Risikowahrnehmung und Schutzverhalten
„Die Auswirkungen, die der Klimawandel auf die eigene Gesundheit hat, bereiten heute schon vielen Menschen erhebliche Sorgen“, so Günster. Rund die Hälfte der Befragten (52 Prozent) zeigt sich mit Blick auf die eigene Gesundheit „ziemlich“ oder „sehr“ besorgt wegen der zunehmenden Hitzeperioden.
Erhöhte Schadstoffbelastungen in der Atemluft, UV-Strahlen- oder Pollenbelastungen werden seltener als besorgniserregend für die eigene Gesundheit wahrgenommen, obwohl sie aus umweltmedizinischer und epidemiologischer Sicht nicht weniger gesundheitsrelevant sind. „Möglicherweise werden diese Gefährdungen weniger direkt erlebt“, so Günster.
Verbesserungsfähig, so das Ergebnis der WIdO-Befragung, ist das individuelle Schutzverhalten. Während die meisten Befragten ihr Trinkverhalten an heißen Tagen anpassen (87 Prozent), werden andere Schutzmaßnahmen vergleichsweise seltener umgesetzt. Ein gutes Sonnenschutzmittel zum UV-Schutz verwenden weniger als die Hälfte der Befragten (46 Prozent). Noch weniger Personen (32 Prozent) schützen sich mit hautbedeckender Kleidung. Nur 29 Prozent achten darauf, bei erhöhter Belastung der Atemluft, beispielsweise durch Feinstaub oder Ozon, körperliche Belastungen und Sport zu vermeiden.
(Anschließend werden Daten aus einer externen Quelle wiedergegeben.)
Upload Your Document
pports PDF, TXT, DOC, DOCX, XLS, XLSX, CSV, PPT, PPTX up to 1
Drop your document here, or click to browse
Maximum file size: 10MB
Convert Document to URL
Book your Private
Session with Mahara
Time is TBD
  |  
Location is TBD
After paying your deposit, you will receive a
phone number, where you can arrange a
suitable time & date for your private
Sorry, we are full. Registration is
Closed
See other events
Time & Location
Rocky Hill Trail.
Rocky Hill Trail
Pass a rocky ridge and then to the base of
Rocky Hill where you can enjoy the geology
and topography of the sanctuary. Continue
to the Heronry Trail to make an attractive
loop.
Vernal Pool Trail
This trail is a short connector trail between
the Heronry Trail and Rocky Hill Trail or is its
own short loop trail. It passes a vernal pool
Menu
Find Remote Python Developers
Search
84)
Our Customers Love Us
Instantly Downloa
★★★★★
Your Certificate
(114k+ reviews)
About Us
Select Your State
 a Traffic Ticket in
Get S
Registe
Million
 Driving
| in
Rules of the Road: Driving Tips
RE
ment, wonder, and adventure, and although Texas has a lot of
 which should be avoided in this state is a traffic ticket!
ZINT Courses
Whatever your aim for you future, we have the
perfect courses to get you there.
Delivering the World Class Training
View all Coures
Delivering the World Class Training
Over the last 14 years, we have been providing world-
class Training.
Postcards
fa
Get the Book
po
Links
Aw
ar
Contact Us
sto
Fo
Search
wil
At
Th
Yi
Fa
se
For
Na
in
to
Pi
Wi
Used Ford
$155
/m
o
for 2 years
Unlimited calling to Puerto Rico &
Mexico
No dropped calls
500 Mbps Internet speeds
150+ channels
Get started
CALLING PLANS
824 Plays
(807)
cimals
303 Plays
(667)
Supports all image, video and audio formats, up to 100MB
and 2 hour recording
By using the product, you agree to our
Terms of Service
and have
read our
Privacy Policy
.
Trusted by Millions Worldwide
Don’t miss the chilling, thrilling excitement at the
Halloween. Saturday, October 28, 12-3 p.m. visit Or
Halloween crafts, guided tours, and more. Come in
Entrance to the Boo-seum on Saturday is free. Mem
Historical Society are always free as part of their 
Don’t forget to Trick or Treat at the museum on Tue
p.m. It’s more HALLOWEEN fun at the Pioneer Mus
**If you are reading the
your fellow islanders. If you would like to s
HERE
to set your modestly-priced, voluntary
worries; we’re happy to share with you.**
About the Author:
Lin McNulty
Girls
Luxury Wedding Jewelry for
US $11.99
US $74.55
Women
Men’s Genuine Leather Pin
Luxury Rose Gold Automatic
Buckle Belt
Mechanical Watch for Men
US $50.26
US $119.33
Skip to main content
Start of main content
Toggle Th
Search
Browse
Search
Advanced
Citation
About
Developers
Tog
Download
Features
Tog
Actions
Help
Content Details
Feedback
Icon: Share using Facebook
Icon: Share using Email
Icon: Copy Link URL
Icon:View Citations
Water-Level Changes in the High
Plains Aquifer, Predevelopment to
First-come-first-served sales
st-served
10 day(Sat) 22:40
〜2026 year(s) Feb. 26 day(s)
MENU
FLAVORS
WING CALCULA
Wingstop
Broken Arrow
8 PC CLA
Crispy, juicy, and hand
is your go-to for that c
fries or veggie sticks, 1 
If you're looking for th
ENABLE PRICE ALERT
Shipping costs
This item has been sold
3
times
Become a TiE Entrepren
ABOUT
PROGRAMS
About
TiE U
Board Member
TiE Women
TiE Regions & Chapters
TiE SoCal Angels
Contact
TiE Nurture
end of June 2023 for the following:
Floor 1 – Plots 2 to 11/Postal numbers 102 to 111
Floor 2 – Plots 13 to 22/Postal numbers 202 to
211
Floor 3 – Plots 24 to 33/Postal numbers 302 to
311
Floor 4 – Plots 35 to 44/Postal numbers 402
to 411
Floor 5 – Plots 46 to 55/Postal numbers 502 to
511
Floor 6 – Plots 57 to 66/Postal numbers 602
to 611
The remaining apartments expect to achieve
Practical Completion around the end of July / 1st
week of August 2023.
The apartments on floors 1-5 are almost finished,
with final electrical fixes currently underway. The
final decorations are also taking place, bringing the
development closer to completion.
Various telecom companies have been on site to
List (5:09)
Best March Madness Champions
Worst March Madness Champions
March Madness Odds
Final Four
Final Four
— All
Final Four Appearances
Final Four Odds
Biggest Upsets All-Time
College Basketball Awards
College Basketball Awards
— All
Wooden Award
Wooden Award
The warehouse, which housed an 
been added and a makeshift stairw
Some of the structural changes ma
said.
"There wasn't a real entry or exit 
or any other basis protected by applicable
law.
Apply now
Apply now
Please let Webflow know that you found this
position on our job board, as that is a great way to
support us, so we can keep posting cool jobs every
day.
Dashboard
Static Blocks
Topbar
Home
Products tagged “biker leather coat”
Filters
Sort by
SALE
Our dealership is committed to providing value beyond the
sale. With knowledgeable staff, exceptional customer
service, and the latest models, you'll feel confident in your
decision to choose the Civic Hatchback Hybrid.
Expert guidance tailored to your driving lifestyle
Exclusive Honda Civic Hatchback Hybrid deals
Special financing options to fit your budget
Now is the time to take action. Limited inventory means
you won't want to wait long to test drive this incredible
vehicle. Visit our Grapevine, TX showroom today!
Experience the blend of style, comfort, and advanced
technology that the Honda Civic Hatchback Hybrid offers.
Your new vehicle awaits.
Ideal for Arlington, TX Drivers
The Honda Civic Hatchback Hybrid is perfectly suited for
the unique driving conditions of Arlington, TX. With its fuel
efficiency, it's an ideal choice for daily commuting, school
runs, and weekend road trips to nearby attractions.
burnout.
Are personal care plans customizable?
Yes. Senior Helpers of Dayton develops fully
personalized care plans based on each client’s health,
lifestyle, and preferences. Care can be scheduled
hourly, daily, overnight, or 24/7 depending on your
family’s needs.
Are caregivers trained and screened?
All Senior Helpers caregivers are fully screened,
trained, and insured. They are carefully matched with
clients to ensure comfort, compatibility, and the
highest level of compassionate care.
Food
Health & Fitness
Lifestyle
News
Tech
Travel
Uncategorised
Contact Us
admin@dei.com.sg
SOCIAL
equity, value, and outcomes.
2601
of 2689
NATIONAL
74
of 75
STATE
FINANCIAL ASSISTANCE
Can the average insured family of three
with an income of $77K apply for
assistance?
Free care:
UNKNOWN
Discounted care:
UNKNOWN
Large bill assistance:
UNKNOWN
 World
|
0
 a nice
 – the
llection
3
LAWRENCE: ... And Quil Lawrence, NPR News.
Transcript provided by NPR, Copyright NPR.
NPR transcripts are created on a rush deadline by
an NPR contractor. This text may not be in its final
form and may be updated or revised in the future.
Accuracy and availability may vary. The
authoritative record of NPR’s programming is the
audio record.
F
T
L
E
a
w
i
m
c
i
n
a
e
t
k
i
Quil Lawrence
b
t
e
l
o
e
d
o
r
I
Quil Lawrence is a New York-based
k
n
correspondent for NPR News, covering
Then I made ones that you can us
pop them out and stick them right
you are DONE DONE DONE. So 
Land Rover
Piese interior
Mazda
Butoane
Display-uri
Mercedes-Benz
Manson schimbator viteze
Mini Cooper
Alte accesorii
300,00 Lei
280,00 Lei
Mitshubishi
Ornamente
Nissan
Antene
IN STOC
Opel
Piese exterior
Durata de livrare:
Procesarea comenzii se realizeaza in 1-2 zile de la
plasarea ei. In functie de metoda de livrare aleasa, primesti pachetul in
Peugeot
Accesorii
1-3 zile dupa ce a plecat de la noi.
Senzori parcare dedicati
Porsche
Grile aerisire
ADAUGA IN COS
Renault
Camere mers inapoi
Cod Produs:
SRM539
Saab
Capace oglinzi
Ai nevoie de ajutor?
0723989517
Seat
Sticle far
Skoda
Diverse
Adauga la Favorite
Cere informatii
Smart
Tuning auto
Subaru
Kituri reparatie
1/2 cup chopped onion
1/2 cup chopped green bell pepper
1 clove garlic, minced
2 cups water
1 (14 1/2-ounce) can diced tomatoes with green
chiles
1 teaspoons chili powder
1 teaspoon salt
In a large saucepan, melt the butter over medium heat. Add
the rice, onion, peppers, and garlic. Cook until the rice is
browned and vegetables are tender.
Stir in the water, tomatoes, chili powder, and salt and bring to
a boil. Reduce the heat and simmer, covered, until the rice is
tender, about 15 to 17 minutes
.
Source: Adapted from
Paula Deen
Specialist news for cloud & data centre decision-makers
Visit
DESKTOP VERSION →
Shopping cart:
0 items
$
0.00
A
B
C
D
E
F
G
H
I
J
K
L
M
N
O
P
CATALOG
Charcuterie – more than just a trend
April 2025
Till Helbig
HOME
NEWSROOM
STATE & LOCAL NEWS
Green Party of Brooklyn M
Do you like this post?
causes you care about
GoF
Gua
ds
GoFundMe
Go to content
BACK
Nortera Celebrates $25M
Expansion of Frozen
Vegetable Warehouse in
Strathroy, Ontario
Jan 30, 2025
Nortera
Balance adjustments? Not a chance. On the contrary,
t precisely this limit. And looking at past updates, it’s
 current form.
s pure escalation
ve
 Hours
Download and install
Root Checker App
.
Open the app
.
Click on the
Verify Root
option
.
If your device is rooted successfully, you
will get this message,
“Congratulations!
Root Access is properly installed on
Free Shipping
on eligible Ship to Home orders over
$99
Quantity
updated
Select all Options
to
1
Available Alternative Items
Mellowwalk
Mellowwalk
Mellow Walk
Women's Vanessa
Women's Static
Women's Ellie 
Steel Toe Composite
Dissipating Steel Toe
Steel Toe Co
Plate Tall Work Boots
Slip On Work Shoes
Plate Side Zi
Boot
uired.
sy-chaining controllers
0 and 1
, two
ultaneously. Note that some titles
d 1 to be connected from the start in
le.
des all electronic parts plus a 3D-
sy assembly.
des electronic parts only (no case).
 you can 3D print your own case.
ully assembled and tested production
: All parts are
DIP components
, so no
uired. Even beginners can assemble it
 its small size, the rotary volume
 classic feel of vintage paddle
Das von Medizinern empfohlene Verhalten bei erhöhtem Pollenflug setzen nur zwischen 23 und 33 Prozent der Pollenallergiker um.
Warnsysteme zu selten genutzt
„Vorhandene Informations- und Frühwarnsysteme zu Umweltbelastungen könnten noch deutlich intensiver genutzt werden. Diese Dienste können das individuelle Risikobewusstsein schärfen und somit helfen, Gefährdungen besser zu bewältigen“, so Günster. Am häufigsten wird gemäß der Befragung der Pollenfluginformationsdienst genutzt (etwa 20 Prozent). Aber selbst in der Gruppe der Pollenallergiker haben drei Viertel kein Interesse oder kennen das Angebot nicht. Informationsdienste zu Hitzebelastungen werden von weniger als einem Fünftel der Befragten (19 Prozent) genutzt. Warn- und Informationsdienste zur UV-Strahlenbelastung beziehungsweise zur Luftqualität nutzen nur elf beziehungsweise sieben Prozent der Befragten.
Für Klimawandel sensibilisieren
Der Versorgungs-Report „Klima und Gesundheit“ gibt in der Gesamtheit einen Überblick über die Auswirkungen des Klimawandels auf die Gesundheit. In insgesamt 16 Fachbeiträgen stellen renommierte Wissenschaftlerinnen und Wissenschaftler sowohl die globale Bedeutung des Klimawandels für die Gesundheit als auch dessen Auswirkungen und Herausforderungen für die medizinische Versorgung in Deutschland dar. Thematisiert werden die resultierenden Gesundheitsbelastungen sowie der sich ergebende Handlungsbedarf, sei es auf struktureller und organisatorischer Ebene des Gesundheitswesens oder auf der Ebene des individuellen Verhaltens.